Instructions to follow.
From the first line of the listing, copy each line exactly until you have included the line with "50: (65, 17, 4.75)"; leave out the pictures.

Provided data.
|---|
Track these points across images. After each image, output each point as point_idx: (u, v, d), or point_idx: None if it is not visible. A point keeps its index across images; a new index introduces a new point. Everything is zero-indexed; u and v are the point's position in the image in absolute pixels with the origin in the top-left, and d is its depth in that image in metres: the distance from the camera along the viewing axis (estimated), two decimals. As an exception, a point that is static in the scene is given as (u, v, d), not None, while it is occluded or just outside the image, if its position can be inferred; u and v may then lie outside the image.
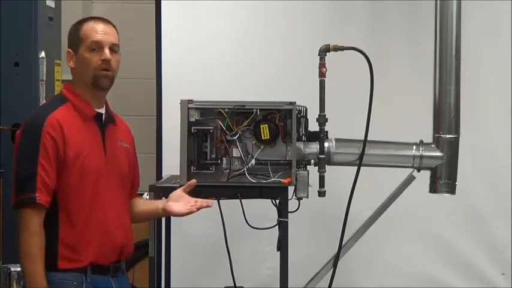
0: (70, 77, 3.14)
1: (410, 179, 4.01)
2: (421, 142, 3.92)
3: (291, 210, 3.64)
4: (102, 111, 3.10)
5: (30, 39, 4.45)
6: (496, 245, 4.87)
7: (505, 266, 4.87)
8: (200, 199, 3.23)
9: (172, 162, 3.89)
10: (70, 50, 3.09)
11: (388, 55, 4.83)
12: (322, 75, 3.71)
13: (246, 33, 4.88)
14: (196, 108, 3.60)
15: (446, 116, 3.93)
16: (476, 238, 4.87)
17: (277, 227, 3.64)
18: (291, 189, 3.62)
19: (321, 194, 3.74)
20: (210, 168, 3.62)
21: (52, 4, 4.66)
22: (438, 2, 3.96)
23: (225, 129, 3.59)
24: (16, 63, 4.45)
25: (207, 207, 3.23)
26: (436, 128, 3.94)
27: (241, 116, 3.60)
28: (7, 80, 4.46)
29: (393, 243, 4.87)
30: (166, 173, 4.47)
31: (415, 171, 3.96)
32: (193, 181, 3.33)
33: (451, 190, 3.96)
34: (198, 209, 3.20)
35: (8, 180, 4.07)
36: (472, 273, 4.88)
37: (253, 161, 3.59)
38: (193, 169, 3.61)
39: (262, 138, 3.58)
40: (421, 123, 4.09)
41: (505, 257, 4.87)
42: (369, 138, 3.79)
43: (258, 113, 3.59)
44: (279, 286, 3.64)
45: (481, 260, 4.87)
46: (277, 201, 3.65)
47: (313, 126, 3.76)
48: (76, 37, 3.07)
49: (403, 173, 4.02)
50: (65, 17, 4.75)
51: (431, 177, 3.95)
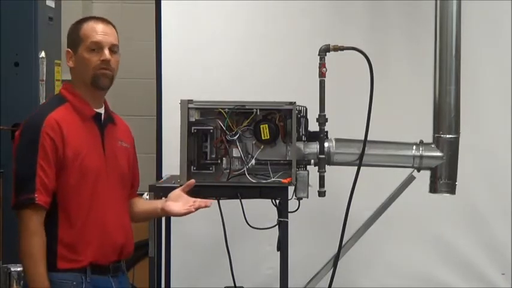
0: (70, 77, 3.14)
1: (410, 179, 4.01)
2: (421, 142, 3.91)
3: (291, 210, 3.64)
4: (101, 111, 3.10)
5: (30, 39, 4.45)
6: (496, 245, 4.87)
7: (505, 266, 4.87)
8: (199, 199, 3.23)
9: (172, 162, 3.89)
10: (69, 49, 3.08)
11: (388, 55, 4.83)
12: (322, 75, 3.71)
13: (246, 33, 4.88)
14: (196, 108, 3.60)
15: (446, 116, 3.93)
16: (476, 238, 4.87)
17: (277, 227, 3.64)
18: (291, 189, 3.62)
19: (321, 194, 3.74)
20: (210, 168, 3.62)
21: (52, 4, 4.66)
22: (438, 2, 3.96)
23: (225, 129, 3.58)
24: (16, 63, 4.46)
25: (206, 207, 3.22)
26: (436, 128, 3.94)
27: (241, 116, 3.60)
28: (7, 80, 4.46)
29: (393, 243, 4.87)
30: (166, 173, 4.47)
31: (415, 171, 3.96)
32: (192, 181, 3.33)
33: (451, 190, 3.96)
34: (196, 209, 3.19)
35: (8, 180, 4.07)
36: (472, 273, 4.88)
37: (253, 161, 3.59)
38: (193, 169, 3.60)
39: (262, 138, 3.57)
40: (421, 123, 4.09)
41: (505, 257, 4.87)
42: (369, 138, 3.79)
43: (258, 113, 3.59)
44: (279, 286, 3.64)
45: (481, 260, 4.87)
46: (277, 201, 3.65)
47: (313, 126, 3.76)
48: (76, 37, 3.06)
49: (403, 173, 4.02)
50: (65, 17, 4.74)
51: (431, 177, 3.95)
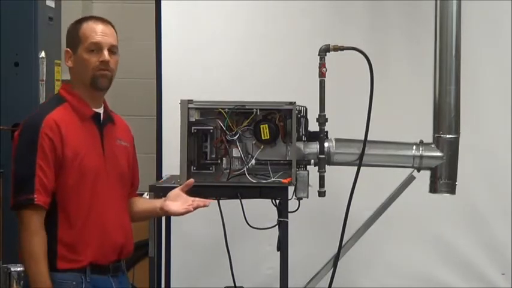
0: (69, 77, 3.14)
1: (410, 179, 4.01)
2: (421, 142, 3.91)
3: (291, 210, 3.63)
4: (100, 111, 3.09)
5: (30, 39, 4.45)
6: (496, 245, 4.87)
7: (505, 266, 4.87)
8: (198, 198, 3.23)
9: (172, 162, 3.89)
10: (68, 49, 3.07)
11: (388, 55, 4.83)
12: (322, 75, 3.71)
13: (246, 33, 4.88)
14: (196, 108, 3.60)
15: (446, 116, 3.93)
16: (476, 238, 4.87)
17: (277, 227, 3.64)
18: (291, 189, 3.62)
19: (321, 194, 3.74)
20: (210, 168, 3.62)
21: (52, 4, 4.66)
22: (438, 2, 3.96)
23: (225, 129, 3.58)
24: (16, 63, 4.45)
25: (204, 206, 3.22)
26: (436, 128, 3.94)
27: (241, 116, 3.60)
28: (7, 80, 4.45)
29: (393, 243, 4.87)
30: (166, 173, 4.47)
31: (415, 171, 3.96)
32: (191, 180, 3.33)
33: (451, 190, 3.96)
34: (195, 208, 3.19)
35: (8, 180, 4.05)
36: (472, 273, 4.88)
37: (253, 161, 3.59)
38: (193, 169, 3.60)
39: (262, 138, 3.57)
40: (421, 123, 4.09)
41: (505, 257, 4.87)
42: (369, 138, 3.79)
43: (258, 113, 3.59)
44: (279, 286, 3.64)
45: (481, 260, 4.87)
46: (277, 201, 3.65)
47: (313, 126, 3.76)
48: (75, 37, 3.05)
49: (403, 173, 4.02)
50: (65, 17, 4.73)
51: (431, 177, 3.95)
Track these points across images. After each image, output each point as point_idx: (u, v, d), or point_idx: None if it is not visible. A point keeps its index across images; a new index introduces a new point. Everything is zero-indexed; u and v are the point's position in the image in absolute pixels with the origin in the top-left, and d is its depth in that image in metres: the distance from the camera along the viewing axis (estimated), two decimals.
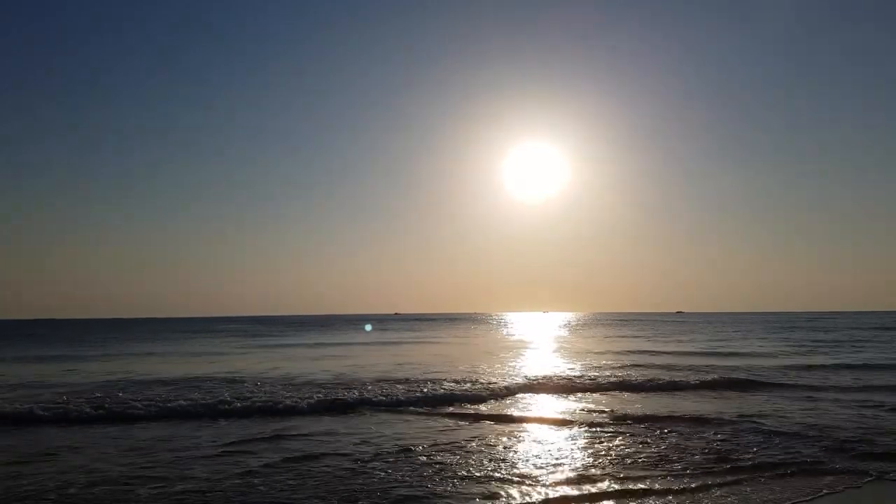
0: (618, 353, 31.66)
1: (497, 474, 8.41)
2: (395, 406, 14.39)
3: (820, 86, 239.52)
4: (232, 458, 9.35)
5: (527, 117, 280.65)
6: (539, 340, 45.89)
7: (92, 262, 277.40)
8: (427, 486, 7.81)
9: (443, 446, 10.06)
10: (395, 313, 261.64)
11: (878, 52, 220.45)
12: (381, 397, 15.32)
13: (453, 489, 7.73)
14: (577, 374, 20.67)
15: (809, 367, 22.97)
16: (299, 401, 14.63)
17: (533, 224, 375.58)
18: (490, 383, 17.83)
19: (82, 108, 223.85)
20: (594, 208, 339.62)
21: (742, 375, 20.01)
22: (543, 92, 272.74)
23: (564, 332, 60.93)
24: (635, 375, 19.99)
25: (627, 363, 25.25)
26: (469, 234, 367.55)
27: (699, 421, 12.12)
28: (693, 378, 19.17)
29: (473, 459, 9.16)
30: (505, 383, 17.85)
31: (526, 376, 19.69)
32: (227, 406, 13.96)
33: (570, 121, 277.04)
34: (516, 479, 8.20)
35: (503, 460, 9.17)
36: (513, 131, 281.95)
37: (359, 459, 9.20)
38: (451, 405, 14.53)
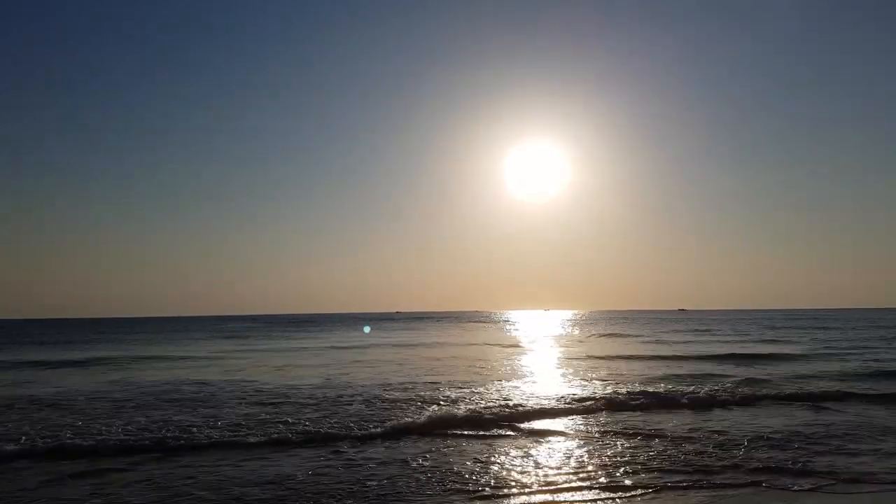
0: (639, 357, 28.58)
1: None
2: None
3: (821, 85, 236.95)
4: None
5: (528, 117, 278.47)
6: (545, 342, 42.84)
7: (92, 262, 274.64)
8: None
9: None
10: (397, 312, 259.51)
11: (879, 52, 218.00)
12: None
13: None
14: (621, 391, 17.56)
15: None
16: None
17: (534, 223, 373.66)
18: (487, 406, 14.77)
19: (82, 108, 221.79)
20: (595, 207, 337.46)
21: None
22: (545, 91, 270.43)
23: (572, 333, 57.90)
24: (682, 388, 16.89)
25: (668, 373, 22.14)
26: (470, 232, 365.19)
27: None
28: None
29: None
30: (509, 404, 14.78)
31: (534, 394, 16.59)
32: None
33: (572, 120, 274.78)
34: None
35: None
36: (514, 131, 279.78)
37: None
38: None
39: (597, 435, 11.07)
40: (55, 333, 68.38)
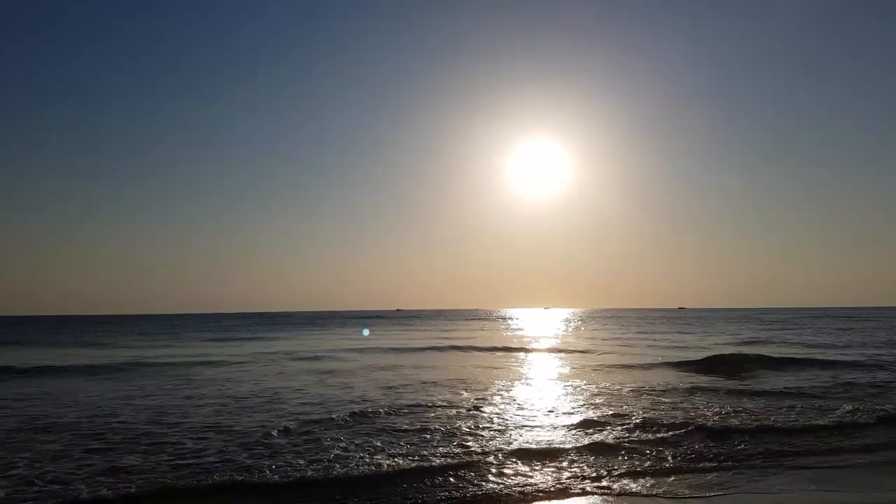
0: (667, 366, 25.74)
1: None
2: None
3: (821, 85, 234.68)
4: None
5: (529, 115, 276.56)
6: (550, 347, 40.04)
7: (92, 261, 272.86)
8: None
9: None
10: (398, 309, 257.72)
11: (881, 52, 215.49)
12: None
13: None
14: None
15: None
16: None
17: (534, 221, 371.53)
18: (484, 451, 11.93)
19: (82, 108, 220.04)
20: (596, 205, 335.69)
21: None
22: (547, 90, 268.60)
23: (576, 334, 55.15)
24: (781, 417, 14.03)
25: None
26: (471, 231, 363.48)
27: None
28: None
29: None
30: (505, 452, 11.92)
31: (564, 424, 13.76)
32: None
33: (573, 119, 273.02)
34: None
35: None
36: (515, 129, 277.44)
|---|
Result for this task.
Track these points across images. After each image, output each point as point_idx: (u, v, d), or point_idx: None if it is not visible. A point keeps its index across images; a new index introduces a new point. Everything is zero-indexed; u and v are the point's position in the image in absolute pixels with the origin in the top-left, and d is its depth in that image in metres: the distance from the camera along the viewing axis (estimated), two decimals. As an exception, a point that is static in the scene is given as (u, v, d), not None, while it is occluded or just outside the image, if its position can be inferred; u and v may then lie outside the image.
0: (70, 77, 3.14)
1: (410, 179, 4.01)
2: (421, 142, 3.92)
3: (291, 210, 3.64)
4: (102, 111, 3.10)
5: (30, 39, 4.45)
6: (496, 245, 4.87)
7: (505, 266, 4.87)
8: (200, 199, 3.23)
9: (172, 162, 3.89)
10: (70, 50, 3.09)
11: (388, 55, 4.83)
12: (322, 75, 3.71)
13: (246, 33, 4.88)
14: (196, 108, 3.60)
15: (446, 116, 3.93)
16: (476, 238, 4.87)
17: (277, 227, 3.64)
18: (291, 189, 3.62)
19: (321, 194, 3.74)
20: (210, 168, 3.62)
21: (52, 4, 4.66)
22: (438, 2, 3.96)
23: (225, 129, 3.59)
24: (16, 63, 4.45)
25: (207, 207, 3.23)
26: (436, 128, 3.94)
27: (241, 116, 3.60)
28: (7, 80, 4.46)
29: (393, 243, 4.87)
30: (166, 173, 4.47)
31: (415, 171, 3.96)
32: (193, 181, 3.33)
33: (451, 190, 3.96)
34: (198, 209, 3.20)
35: (8, 180, 4.07)
36: (472, 273, 4.88)
37: (253, 161, 3.59)
38: (193, 169, 3.61)
39: (262, 138, 3.58)
40: (421, 123, 4.09)
41: (505, 257, 4.87)
42: (369, 138, 3.79)
43: (258, 113, 3.59)
44: (279, 286, 3.64)
45: (481, 260, 4.87)
46: (277, 201, 3.65)
47: (313, 126, 3.76)
48: (76, 37, 3.07)
49: (403, 173, 4.02)
50: (65, 17, 4.75)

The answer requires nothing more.